At the start of the year, the UK Government confirmed that developers will need to achieve 10% biodiversity net-gain (BNG) at all large domestic, commercial and mixed-use sites from this November. The BNG was first introduced as part of the Environment Act back in 2021.
The implementation of this mandate was first delayed amid the Covid-19 pandemic. Some developers set their own biodiversity net-gain targets out for some or all developments, but others have been waiting for the mandate.
The Government has this week told the BBC that the new legislation framework will no longer be implemented this year. The Government has since confirmed the 10% BNG target will come into force in January 2024. BNG for small sites will be applicable from April 2024, and implementation for Nationally Significant Infrastructure Projects is planned for 2025.
The decision, the latest in a week-long restructuring of green policies, has been met with disappointment.
The UK Green Buildings Council’s deputy chief executive Simon McWhirter said: “This is yet another blow to sustainable development and risks undermining national efforts to put the collapse of nature into reverse. Responsible developers large and small have been gearing up for this change for years, with many of our members creating dedicated jobs to deliver net gain from in-house consultants to designers, landscape architects and creative project leads. This will be exceptionally damaging for their projected work pipelines, investment, supply chains, and related job roles.
“As for the rollback on carbon policy last week, the industry needs certainty clarity and commitment in order to facilitate green investment and continue to make progress. Biodiversity net gain is no exception. The policy is essential for delivering our sector’s role in reversing nature’s decline and should not be delayed any further.”
Just last week UK Prime Minister Rishi Sunak confirmed a five-year delay on the ban on new petrol and diesel car sales. This was set for 2030 under Boris Johnson but will now be amended to 2035. This is aligned with dates in the EU and many US states. Since then, the Rosebank oil and gas field has been given the green light for extraction to start there.

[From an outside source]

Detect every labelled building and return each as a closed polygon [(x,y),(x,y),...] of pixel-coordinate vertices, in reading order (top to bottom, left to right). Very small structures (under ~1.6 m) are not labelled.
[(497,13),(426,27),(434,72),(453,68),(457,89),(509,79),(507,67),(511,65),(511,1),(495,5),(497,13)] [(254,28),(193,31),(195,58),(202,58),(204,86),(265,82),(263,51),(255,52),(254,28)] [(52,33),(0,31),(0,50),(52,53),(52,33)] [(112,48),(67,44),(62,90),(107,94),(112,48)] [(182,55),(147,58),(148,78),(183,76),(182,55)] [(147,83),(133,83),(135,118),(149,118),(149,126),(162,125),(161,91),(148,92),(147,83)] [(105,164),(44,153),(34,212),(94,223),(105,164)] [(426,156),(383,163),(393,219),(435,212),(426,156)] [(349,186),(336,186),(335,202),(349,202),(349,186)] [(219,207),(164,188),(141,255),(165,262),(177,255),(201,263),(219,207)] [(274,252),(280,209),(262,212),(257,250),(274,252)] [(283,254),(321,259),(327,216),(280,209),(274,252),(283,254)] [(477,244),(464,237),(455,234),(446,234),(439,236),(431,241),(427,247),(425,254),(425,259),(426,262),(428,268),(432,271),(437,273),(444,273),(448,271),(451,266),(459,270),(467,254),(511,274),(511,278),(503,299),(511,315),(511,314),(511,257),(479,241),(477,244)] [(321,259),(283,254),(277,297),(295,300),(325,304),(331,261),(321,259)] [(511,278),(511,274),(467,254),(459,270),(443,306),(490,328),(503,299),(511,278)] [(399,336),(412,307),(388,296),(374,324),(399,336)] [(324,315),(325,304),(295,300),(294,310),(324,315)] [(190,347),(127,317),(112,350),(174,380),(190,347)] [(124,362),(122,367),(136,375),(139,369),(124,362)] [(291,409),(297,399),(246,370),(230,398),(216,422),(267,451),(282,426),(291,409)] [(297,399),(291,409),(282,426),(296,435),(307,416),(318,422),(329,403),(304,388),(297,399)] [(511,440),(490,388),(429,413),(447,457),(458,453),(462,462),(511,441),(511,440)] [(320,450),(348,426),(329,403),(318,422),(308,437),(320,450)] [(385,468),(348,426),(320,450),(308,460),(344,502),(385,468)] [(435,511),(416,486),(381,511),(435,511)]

The UK’s post-Brexit environment watchdog, the Office for Environmental Protection (OEP), has continuously warned that the nation is on course to miss every key nature and environmental policy target.
Some were already calling for the 10% BNG to be increased, but continue to be frustrated by the Government’s rollbacks on green policy.
The Wildlife and Countryside Link’s chief executive Dr Richard Benwell said: “Net gain has already been pared back to the bare minimum to offset the habitat harm caused by new development. For the market to help fund nature recovery, Local Authorities need the confidence to go beyond 10% gain and the means to monitor high standards of delivery. Many Authorities realise that going beyond the minimum is fundamental for nature and climate plans, but lack the resources and evidence they need”.
“Delays and further exemptions could strike at the foundations of this emerging market. This is especially true alongside the spate of delays and reversals in environmental policy, from net zero plans to attempts to weaken protection for rivers. Instead, Government should expedite net gain regulations, support Local Authorities that want to go beyond the statutory minimum, and dedicate further funding for the ecological experts needed to inform and enforce the policy.”